◆ What you have to do
Entries follow. Give back exactly the lines starting at the one containing "#aac1bb; stroke: #718f88" and ending at the one containing "#6a5742; stroke-width: 2", and no other lines.

══ Task inputs ══

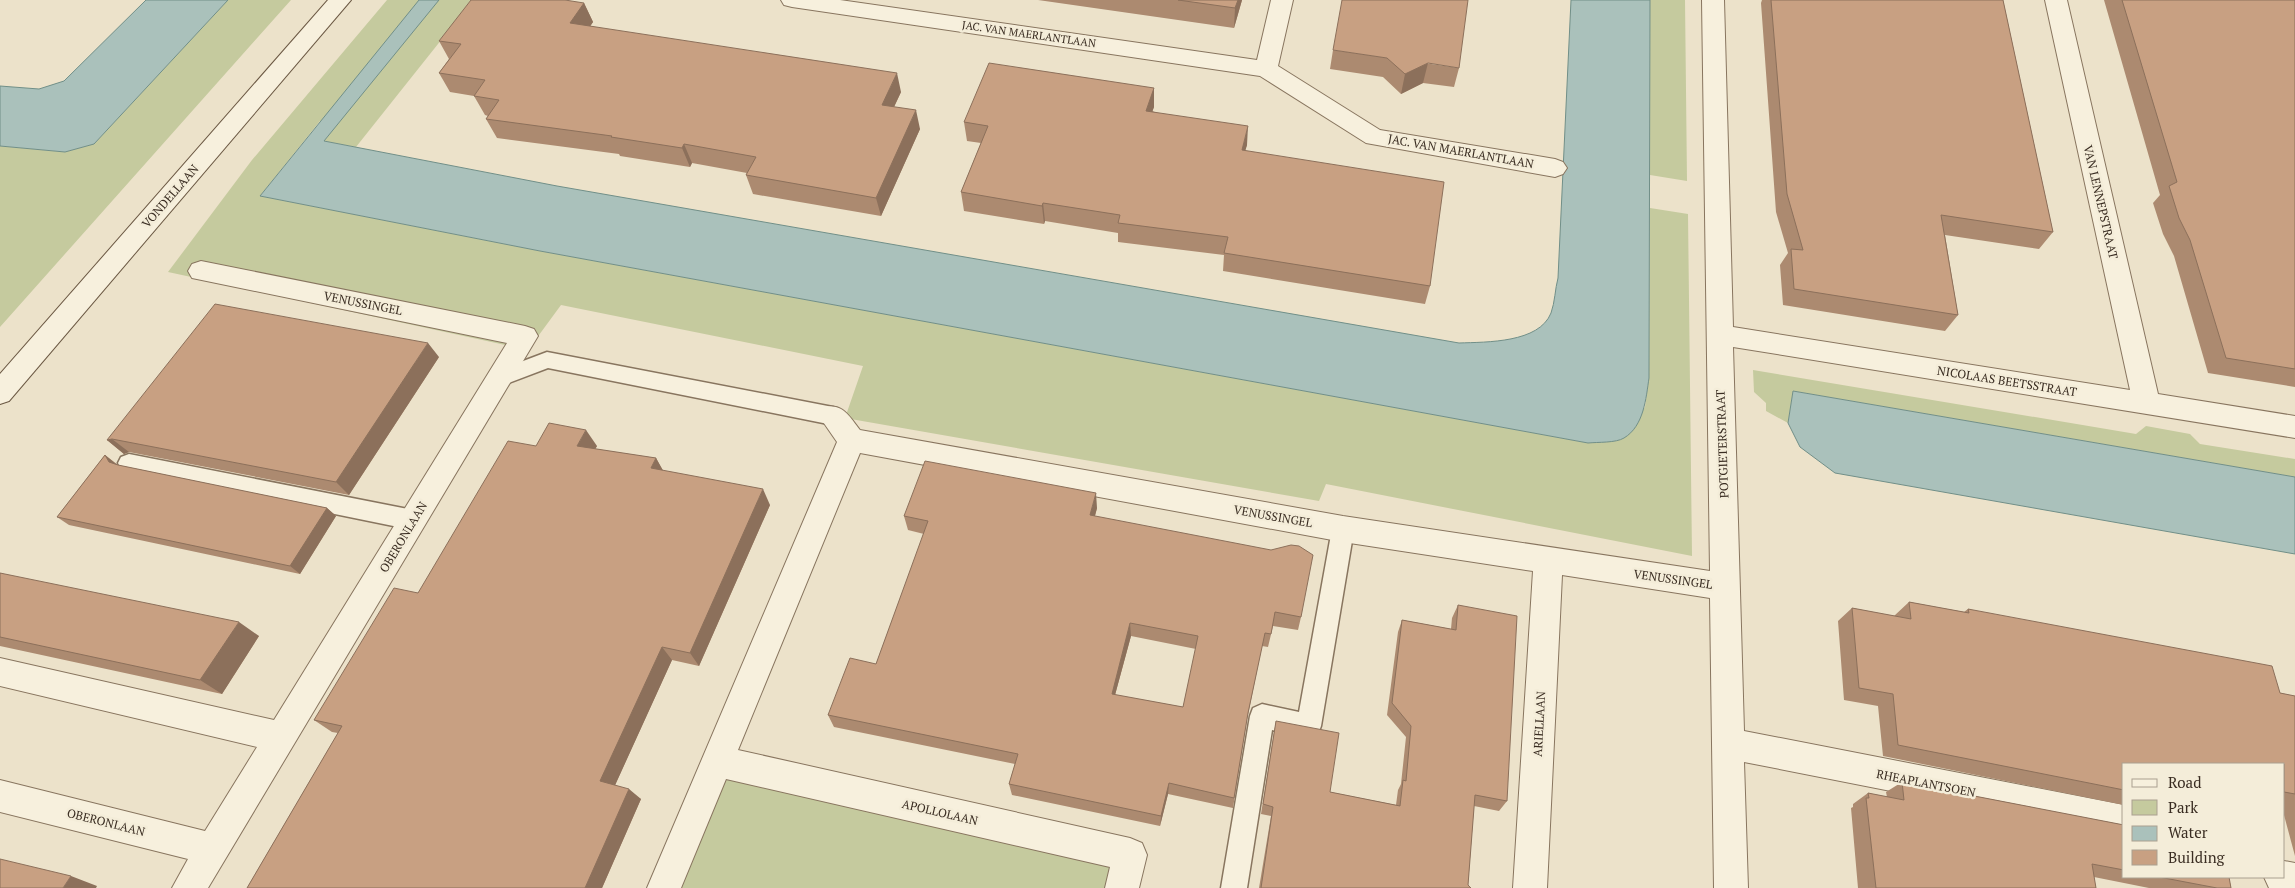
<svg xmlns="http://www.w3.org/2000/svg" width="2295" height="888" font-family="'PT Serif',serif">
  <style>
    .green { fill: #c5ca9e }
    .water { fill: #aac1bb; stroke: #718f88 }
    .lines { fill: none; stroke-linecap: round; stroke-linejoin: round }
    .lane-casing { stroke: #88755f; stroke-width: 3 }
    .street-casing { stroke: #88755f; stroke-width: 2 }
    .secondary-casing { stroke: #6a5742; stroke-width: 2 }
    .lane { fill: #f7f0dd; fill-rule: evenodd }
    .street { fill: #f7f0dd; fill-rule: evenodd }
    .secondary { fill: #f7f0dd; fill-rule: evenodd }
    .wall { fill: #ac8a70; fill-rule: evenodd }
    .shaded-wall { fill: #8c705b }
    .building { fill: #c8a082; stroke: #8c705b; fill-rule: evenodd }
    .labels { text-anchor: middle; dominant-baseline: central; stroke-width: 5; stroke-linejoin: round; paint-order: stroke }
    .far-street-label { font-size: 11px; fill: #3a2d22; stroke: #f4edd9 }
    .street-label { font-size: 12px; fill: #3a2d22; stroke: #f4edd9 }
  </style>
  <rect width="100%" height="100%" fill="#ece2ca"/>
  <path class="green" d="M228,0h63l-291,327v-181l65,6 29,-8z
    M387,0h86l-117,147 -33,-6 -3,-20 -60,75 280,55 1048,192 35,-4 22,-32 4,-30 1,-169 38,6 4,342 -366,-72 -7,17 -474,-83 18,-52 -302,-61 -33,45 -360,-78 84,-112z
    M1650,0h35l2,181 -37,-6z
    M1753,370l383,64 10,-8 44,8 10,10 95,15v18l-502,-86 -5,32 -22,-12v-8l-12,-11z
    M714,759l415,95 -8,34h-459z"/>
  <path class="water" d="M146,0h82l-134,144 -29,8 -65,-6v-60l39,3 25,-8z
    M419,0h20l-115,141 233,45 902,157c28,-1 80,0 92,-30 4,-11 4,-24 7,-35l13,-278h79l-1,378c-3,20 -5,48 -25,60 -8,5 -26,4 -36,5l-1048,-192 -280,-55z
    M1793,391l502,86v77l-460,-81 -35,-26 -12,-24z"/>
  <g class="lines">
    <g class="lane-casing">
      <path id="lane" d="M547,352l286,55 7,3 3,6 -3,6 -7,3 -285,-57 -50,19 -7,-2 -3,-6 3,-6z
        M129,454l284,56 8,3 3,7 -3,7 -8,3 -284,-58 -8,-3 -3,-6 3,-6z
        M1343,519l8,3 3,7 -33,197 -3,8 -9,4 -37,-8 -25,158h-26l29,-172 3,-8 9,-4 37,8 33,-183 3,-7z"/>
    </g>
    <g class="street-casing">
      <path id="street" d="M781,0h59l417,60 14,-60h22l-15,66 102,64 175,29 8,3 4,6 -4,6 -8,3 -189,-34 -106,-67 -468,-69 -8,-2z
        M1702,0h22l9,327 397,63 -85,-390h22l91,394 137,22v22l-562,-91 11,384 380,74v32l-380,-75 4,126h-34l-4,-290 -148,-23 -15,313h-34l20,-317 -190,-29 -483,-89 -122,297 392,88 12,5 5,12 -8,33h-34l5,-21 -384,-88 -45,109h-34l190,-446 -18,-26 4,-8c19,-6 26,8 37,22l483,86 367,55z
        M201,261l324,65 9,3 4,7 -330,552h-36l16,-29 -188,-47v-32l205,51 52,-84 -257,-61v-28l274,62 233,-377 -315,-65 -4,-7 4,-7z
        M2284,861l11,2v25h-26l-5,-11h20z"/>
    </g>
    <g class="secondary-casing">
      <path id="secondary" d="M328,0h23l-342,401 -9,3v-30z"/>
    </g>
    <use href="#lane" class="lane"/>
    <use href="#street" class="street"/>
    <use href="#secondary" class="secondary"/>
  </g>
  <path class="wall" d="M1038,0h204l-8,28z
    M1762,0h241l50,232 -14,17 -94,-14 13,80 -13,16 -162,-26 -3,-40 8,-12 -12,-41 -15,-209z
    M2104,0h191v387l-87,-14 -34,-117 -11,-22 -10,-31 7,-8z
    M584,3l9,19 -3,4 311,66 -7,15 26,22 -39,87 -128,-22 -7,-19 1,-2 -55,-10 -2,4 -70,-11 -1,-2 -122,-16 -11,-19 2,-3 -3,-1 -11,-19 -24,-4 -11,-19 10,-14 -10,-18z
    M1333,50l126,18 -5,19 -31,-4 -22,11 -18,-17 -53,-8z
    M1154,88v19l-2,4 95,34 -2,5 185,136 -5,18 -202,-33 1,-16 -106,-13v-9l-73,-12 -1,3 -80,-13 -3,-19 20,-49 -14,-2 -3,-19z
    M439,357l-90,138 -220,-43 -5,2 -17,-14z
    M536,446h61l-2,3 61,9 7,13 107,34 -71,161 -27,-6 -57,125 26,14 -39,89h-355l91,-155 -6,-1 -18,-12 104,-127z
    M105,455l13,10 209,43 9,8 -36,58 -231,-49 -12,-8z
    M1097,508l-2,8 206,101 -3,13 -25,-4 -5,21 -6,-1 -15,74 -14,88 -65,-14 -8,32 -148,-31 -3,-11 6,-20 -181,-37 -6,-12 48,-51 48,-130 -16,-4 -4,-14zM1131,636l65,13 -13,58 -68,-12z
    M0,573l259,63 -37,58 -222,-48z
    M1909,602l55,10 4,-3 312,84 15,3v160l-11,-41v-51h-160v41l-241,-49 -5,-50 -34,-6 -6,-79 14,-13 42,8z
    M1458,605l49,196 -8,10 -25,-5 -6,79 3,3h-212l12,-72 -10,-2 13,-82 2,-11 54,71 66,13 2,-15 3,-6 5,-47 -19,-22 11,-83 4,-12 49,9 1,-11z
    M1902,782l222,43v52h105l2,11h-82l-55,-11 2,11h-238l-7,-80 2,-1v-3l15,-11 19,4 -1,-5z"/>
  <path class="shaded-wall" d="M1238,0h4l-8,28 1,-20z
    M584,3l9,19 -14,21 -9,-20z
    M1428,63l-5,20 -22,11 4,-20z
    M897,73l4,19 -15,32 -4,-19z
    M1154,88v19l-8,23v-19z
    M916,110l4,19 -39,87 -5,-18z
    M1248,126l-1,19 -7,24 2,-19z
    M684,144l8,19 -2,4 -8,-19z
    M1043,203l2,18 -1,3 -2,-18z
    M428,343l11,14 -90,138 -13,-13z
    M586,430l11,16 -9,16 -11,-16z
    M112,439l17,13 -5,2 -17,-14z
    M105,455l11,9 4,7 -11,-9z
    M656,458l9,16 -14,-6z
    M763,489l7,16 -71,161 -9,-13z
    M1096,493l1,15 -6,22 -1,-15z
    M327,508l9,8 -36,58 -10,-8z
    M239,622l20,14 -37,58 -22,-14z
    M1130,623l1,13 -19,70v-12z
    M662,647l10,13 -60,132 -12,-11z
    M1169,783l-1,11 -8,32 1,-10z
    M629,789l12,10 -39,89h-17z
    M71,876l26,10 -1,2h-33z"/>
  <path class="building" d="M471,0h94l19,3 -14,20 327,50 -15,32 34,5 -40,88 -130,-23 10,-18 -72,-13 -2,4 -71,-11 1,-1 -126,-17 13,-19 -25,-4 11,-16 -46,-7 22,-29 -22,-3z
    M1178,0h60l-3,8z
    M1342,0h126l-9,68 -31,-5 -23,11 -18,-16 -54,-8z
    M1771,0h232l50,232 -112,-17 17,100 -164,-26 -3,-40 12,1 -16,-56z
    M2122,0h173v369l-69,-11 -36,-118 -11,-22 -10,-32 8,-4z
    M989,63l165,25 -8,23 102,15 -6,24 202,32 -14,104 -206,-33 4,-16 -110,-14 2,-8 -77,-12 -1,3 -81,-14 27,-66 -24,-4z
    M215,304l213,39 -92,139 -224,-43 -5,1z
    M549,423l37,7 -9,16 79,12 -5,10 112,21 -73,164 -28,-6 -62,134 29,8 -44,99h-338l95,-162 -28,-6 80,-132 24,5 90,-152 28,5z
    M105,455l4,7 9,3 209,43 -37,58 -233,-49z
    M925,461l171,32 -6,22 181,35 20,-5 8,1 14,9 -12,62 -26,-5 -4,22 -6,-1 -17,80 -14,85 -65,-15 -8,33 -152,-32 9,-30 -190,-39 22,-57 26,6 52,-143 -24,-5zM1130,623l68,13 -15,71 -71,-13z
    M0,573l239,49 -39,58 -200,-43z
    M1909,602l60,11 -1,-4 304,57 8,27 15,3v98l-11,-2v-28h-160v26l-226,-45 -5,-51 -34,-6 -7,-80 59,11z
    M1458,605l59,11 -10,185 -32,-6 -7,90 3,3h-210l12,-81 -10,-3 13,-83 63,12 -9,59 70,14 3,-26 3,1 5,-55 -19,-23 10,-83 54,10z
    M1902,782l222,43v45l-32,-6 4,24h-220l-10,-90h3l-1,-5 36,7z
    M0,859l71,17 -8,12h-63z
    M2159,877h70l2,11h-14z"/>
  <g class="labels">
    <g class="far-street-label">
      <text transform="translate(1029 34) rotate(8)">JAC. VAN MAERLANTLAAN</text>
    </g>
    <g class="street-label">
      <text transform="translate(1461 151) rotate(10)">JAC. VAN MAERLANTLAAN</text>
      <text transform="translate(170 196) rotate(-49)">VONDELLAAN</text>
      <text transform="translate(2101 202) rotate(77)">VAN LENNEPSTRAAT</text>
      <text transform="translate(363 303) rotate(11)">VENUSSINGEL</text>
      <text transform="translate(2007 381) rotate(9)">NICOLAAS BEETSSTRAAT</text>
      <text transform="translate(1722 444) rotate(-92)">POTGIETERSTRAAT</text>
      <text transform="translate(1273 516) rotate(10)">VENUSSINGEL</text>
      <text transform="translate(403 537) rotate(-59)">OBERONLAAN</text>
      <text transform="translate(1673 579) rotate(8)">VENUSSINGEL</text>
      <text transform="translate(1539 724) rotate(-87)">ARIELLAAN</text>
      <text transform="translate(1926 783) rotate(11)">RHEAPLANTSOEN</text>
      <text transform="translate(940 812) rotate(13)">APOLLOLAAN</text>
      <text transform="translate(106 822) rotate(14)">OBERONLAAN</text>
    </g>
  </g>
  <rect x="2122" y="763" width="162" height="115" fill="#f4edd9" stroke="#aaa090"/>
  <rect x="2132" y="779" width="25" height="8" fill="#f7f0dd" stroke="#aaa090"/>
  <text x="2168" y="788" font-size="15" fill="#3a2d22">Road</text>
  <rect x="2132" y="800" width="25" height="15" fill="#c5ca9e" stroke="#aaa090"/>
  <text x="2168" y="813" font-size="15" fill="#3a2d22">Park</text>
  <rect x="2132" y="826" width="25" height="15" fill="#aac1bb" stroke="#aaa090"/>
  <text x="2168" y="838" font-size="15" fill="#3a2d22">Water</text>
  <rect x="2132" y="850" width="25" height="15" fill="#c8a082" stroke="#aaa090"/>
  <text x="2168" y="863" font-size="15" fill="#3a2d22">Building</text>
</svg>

═══
══ Task inputs ══

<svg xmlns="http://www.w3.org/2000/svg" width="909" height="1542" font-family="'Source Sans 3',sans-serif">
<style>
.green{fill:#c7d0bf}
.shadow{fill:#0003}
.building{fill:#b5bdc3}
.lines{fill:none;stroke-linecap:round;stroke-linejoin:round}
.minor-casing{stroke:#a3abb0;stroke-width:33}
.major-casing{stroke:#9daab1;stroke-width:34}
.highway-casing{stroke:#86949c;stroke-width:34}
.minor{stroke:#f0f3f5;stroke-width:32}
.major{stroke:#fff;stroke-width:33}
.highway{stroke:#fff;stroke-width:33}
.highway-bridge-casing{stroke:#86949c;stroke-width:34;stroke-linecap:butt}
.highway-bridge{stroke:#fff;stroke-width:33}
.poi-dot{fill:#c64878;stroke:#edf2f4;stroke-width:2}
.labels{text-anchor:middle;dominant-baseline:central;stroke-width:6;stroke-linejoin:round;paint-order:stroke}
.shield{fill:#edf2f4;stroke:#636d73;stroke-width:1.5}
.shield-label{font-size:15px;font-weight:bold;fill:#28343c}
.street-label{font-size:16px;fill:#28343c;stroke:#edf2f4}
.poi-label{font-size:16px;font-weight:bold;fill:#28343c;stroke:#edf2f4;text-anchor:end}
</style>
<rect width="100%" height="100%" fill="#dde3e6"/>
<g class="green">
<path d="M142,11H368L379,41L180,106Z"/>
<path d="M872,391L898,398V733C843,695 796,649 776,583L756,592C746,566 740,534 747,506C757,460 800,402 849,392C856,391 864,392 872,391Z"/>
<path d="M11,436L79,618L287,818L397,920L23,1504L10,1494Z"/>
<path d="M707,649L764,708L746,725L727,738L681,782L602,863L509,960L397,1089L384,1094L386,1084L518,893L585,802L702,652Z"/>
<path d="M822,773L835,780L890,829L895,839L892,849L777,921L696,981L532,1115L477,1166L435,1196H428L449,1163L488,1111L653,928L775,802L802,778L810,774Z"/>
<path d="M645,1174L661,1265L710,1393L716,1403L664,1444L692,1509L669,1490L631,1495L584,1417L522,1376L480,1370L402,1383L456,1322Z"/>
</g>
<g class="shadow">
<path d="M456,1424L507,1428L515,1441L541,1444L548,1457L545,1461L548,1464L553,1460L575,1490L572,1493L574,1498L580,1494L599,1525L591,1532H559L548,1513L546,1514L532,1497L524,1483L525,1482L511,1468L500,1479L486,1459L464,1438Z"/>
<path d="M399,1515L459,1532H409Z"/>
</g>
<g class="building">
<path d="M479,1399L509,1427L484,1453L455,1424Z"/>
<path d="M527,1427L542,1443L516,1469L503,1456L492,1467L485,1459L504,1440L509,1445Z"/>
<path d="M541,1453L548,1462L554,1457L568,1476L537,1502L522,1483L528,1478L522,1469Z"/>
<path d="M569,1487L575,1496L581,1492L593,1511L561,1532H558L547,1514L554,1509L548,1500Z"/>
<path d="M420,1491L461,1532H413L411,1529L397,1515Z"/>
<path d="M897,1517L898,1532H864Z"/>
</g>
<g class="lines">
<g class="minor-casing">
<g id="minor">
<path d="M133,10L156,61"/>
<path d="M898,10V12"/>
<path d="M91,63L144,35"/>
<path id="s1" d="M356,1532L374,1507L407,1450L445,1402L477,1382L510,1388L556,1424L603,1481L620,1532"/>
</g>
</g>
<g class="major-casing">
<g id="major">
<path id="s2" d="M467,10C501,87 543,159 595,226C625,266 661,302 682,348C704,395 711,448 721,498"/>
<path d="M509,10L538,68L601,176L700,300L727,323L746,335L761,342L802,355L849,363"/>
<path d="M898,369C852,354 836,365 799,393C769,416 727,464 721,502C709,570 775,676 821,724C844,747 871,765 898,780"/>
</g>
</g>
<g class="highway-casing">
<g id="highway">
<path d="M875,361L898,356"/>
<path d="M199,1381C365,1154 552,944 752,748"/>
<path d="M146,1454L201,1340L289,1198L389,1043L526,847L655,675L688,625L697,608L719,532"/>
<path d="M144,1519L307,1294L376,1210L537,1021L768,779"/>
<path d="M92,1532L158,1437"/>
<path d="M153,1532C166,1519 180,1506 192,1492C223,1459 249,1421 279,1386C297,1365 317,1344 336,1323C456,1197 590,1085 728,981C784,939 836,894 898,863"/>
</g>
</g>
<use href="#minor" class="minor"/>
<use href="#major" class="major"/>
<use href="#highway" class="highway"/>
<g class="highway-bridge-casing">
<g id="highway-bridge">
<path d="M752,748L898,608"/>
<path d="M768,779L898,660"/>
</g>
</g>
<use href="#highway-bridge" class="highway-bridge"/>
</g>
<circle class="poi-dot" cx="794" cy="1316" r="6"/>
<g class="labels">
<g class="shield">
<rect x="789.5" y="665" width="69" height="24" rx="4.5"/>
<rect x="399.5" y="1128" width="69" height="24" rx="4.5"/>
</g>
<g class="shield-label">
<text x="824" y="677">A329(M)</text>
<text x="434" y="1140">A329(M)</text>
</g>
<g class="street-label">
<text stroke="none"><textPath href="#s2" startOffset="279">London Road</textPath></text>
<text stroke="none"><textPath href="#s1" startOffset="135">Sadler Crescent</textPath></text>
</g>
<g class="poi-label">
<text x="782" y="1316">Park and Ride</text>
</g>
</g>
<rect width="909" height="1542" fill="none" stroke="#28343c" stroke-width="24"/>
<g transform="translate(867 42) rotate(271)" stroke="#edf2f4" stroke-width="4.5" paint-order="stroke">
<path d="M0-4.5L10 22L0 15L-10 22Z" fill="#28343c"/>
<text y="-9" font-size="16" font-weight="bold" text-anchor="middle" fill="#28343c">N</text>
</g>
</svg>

═══

◆ Exercise solution
    .water { fill: #aac1bb; stroke: #718f88 }
    .lines { fill: none; stroke-linecap: round; stroke-linejoin: round }
    .lane-casing { stroke: #88755f; stroke-width: 3 }
    .street-casing { stroke: #88755f; stroke-width: 2 }
    .secondary-casing { stroke: #6a5742; stroke-width: 2 }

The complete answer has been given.